Want to pay an extra $258 per year for Plant Washington coal power?

Guest Blog | July 1, 2011 | Coal, Energy Policy

Me neither.

Unfortunately for ratepayers, a report published by consumer advocate Georgia Watch on June 22 suggests that customers of Power4Georgians member EMCs (Cobb, Central Georgia, Snapping Shoals, Upson and Washington EMC) could see their electric rates jump 10-20% when the proposed coal-fired Plant Washington comes online. The report, which only includes the impact of Plant Washington and not the second proposed plant, Ben Hill, underscores the concerns about cost we’ve previously discussed here.
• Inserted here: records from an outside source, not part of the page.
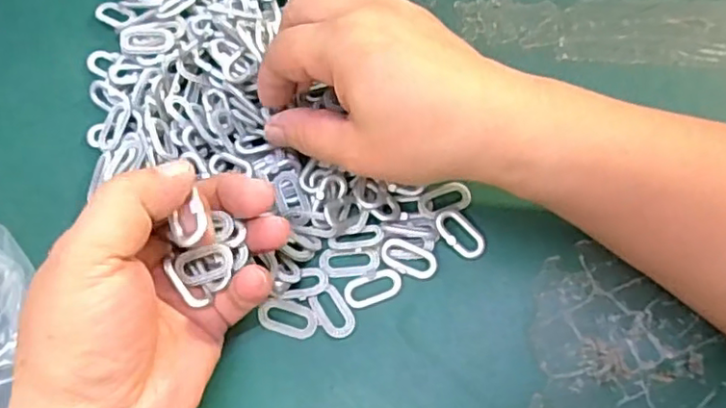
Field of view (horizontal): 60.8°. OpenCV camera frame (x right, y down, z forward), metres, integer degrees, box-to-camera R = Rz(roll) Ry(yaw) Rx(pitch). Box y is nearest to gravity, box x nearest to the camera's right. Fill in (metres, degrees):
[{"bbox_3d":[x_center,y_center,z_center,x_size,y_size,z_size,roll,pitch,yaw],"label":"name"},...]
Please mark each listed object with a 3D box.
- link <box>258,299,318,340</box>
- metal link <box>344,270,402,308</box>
[{"bbox_3d":[-0.033,0.051,0.275,0.026,0.004,0.014,17,72,8],"label":"link"},{"bbox_3d":[0.005,0.038,0.280,0.026,0.004,0.013,-20,70,-5],"label":"metal link"}]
Power4Georgians Plant Washington Coal-Fired Power Plant: Too High a Price for Consumers demonstrates that:
•    During the first year of the plant’s operation, the average electric rate increase would be 16 percent, eight times higher than what consumers might normally expect.
•    In actual dollars (for an average household using 1000 kWh per month) this is an average additional cost of $208.00 to the household budget annually. Depending upon where consumers live, the annual increase would range from $165 to $240.
•    During the early years of Plant Washington’s coal-fired operation consumers can expect at least an additional $50.00 annual charge to pay for the cost of new carbon regulations.

The report’s author, Tom Sanzillo of T. R. Rose Associates, used a wide variety of government and market data, stock analyst reports, and comparisons to other plants to prepare the report. In the report he points out that:

Power4Georgians…has offered no publicly available, up-to-date comprehensive financial model of Plant Washington…. This report provides several examples of developers, at various stages of the process that have provided the public with comprehensive information and frequent updates. Such information is usually provided by professional experts and [is] independently verifiable. P4G’s lack of/unwillingness to provide similar information stands in stark contrast to other plant developers’ efforts toward transparency.
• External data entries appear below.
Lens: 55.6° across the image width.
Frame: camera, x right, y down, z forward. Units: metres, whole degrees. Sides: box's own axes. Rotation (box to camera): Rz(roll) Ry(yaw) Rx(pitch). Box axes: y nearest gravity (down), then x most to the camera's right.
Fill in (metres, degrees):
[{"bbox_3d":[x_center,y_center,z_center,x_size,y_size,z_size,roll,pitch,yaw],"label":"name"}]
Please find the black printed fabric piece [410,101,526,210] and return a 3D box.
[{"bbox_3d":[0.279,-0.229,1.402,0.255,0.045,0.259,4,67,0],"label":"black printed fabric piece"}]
Here at SACE we’re still wondering what “secret sauce” makes this plant different from the 153 coal plant proposals that have been canceled since 2007. Could it be personal pork for the project developers?

We continue to have significant doubts about Plant Washington’s viability in light of lower demands and likely cleaner, lower-cost options. In particular, SACE believes that there are great opportunities for energy efficiency in Georgia that have not been fully exploited. Ongoing changes in the energy market around natural gas and clean, renewable energy further call this plant into question.